October 26, 2009

For Kate, Scholarship Trumps Every Hardship

Six years ago, young Ekaterina Gudkova (“Kate” to her loved ones) lived in a modest but comfortable apartment with her family in Rustavi, Georgia. There was a kitchen and a private bath, as well as a piano and other precious possessions that had been in the family for years. Suddenly Kate’s childhood world was stripped from her when crushing debts forced the family to sell their belongings and move.

Today Kate is 15 and lives with her mother, Nina, and her grandmother, Vilgemina, in a two-room dormitory apartment also in Rustavi. Past comforts are a memory. The building is in serious disrepair, missing doors and windows. The communal areas reek of the sole, unsanitary toilet serving each floor of 10 apartments; only a makeshift curtain provides privacy. The tap near the toilet is the only source of water for the entire floor.

The small room of their dorm is also missing an outer wall, leaving it exposed to the elements.

“In winter it is extremely cold,” Kate writes. “We heat the facility with a wood-burning stove, and since wood cost a lot, my granny and I collect pieces from the forest nearby. In winter, I do my homework wrapped up in plaid to keep warm.”

Making matters even more challenging, all three family members have serious health problems. Vilgemina is elderly and disabled; Nina has diabetes and cannot work. And young Kate is pre-diabetic and must constantly check her blood sugar. Aside from the change they get from collecting and selling scrap metal, the family’s only source of income is grandmother’s $37/month pension.

Despite these hardships, Kate is a bright and capable young woman entering 10th grade, popular with her teachers and other educational program instructors. She dreams of one day becoming a doctor, lawyer, or teacher.

Fortunately, Kate’s aspirations—and her family’s day-to-day well-being—are being nurtured with the help of JDC. Kate is a client of the International Fellowship of Christians and Jews (IFCJ)-JDC Partnership for Children in the former Soviet Union since 2005. The Partnership provides welfare and other forms of assistance to approximately 25,000 Jewish children in the former Soviet Union, home to many of the world’s poorest Jews.

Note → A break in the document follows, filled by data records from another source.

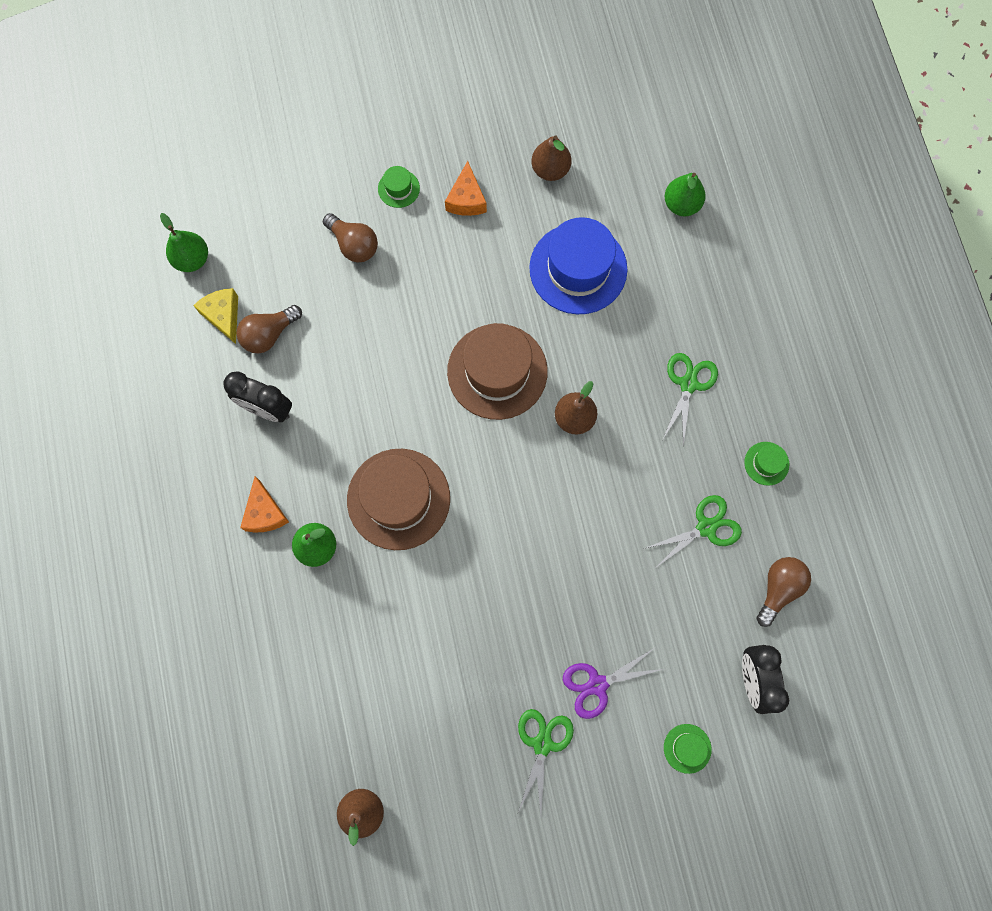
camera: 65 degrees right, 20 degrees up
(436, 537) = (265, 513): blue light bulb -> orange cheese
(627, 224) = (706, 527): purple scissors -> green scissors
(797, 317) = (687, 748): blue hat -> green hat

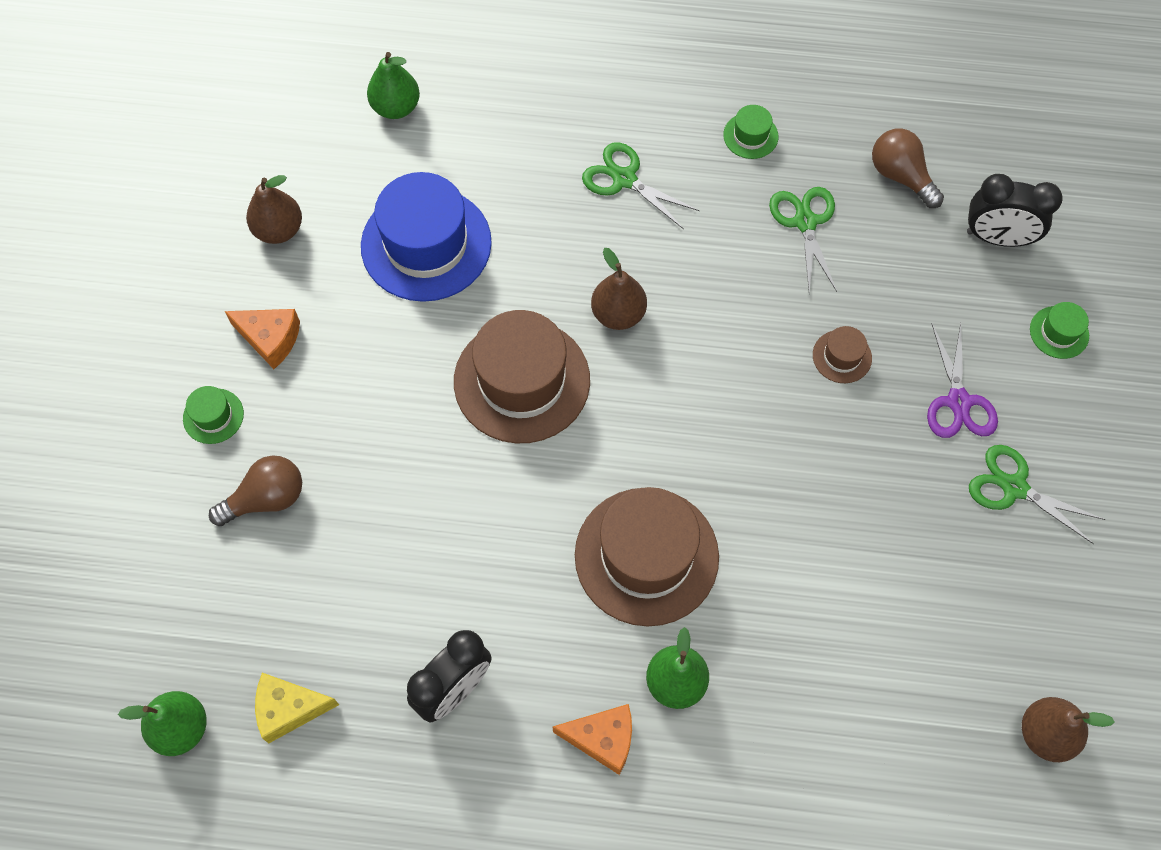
camera: 70 degrees left, 10 degrees down
(269, 334) = (345, 653): brown light bulb -> none
(602, 588) = (842, 356): none -> brown hat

“I was five when I started coming to the [JDC-supported] Hesed in Rustavi,” she said. “Hesed rendered medical help to granny and my mother. Our family has received medications, clothes, hot meals, and many other necessary things. I’ve received school supplies, a debit card for food, regular medical check ups to control my diabetes, and winter relief, including clothes, bed linen, and blankets.”

Kate also attends classes at the center—in Hebrew and English, mathematics, and computers. “I try to have only excellent marks,” she says, “because good students have an advantage.”

The program also allows for Kate, her mother, and her grandmother to participate in JDC-supported family retreats every summer. Since the fall of the Soviet Union, these retreats have been a key JDC initiative, providing cultural and spiritual enrichment to multiple generations of Jewish families like Kate’s throughout the region.

Kate has known hardship in her young life, but she has hope—a powerful commodity under any circumstances. With the support of the IFCJ-JDC Partnership for Children, she is laying a firm foundation for the life of opportunity she knows lies ahead.